Determinants of Trade Flows and Financing International Trade
Effect of Economic Factors on International Flow of Funds
Hosts of macro and micro economic factors have a great impact on the international flow of funds i.e. international trade. Factors such as inflation, national income, government restrictions, and exchange rates heavily influence the international trade flows. Increase in inflation will decrease the country’s exports and increase its imports thereby decreasing its current account.
Increase in the national income will also decrease the current account as imports increase. Government restrictions may reduce imports through instituting trade barriers, which may make other countries retaliate by imposing their own restrictions. The result is a decrease in the international flow of trade and funds.
When a nation’s currency begins to increase in value, it will import more causing its current account to decrease. For instance, if the US currency increases in value, imports are bound to increase in amount while exports decrease.
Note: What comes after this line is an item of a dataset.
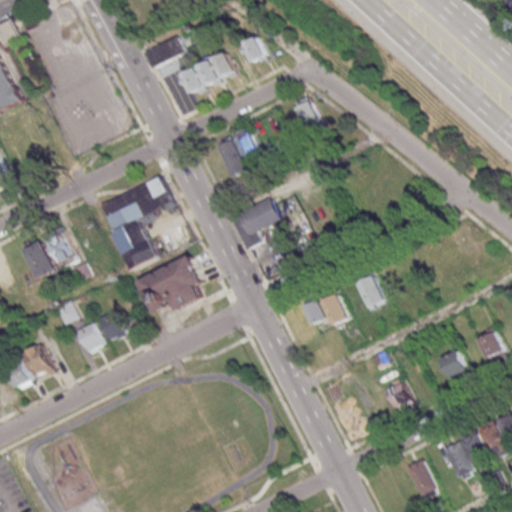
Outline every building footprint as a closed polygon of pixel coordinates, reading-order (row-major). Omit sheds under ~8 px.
[(0,114),(30,99),(24,86),(30,82),(11,44),(26,36),(17,18),(0,26),(0,114)] [(185,35),(191,46),(202,39),(196,29),(185,35)] [(159,67),(191,51),(183,35),(151,51),(159,67)] [(265,36),(276,58),(268,62),(267,60),(261,63),(251,43),(265,36)] [(234,51),(245,73),(237,77),(236,74),(230,77),(220,58),(234,51)] [(219,59),(230,81),(222,85),(221,82),(215,86),(205,66),(219,59)] [(204,67),(215,89),(207,93),(206,90),(200,93),(190,74),(204,67)] [(300,109),(301,108),(299,103),(312,97),(314,102),(315,101),(324,120),(310,127),(300,109)] [(248,158),(239,140),(254,132),(263,151),(248,158)] [(252,170),(238,178),(223,148),(237,141),(252,170)] [(0,189),(15,183),(0,151),(0,189)] [(117,231),(141,219),(175,203),(162,176),(105,205),(117,231)] [(285,220),(260,233),(265,243),(250,250),(234,218),(273,198),(285,220)] [(74,225),(87,249),(104,240),(91,215),(74,225)] [(115,233),(141,219),(160,257),(134,271),(115,233)] [(63,264),(68,261),(71,267),(84,260),(68,228),(50,237),(63,264)] [(28,249),(46,241),(60,271),(41,279),(28,249)] [(157,315),(171,308),(170,304),(176,301),(180,310),(205,298),(200,286),(207,282),(192,254),(140,281),(157,315)] [(91,262),(95,273),(103,269),(99,259),(91,262)] [(0,295),(17,286),(2,260),(0,260),(0,295)] [(78,269),(88,263),(96,275),(85,281),(78,269)] [(54,282),(58,291),(73,284),(68,274),(54,282)] [(377,309),(363,284),(380,275),(393,301),(377,309)] [(328,302),(343,294),(356,319),(340,327),(328,302)] [(319,326),(309,308),(324,300),(334,319),(319,326)] [(66,324),(81,317),(73,301),(59,308),(66,324)] [(111,340),(120,336),(122,339),(130,335),(118,310),(101,318),(111,340)] [(91,352),(106,344),(95,323),(79,331),(91,352)] [(485,341),(495,336),(493,331),(500,328),(511,351),(510,352),(511,356),(498,363),(496,359),(495,360),(485,341)] [(58,373),(44,343),(27,351),(39,377),(52,371),(54,375),(58,373)] [(465,350),(477,374),(461,383),(448,359),(465,350)] [(377,358),(384,370),(395,365),(389,352),(377,358)] [(20,387),(18,388),(8,367),(24,359),(36,385),(22,391),(20,387)] [(0,401),(14,396),(0,364),(0,401)] [(409,382),(420,405),(404,413),(392,391),(409,382)] [(511,438),(503,422),(505,422),(503,417),(511,412),(511,438)] [(501,423),(511,444),(511,449),(497,457),(485,432),(501,423)] [(466,441),(482,433),(494,457),(478,465),(466,441)] [(449,450),(465,442),(480,471),(464,479),(449,450)] [(428,460),(442,489),(440,490),(442,494),(432,499),(430,495),(426,497),(412,468),(428,460)] [(494,474),(503,470),(508,481),(500,485),(494,474)]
The result is a decline in the country’s current account and subsequently a decrease in its international trade participation.
Advantages of Global Source Funding
One of the biggest benefits of global source funding is the cost savings associated with the process. Product differentiation is no longer as remarkable as it was a couple of years ago especially because of globalization. Now, a greater emphasis is placed on price competition, which makes the cost savings of the global source funding integral for the multinational companies.
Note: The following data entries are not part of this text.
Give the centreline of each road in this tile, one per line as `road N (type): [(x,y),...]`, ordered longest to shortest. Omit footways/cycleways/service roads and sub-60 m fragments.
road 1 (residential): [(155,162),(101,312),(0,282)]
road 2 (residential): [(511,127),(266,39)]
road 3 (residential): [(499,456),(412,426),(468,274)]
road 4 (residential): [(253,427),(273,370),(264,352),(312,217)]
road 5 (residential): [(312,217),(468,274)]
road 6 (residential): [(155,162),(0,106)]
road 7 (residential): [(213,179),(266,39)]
Multinational companies also have the possibility of capitalizing on capabilities that are unavailable domestically. These capabilities will enable the company to improve the quality of its products and ensuring that they are available worldwide. Greater technical capabilities improve the competitive position of the multinational in the global market.
The source of funding I would select would be global sourcing. The currency will be denominated in American dollars because it is stronger than the Mexican currency. The strong performance of the dollar will mean that the firm can realize immense savings through exchange rates.